Saved data entries:
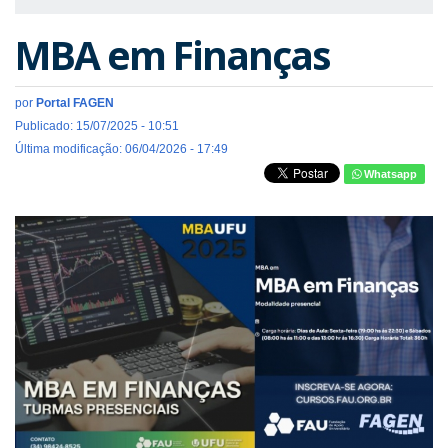
MBA em Finanças
por
Portal FAGEN
Publicado: 15/07/2025 - 10:51
Última modificação: 06/04/2026 - 17:49
Whatsapp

WORK ORDER: Reproduce the text of the records above word for word, leaving out the pictures.

RESPONSE TO THE TASK:
MBA em Finanças
por
Portal FAGEN
Publicado: 15/07/2025 - 10:51
Última modificação: 06/04/2026 - 17:49
Whatsapp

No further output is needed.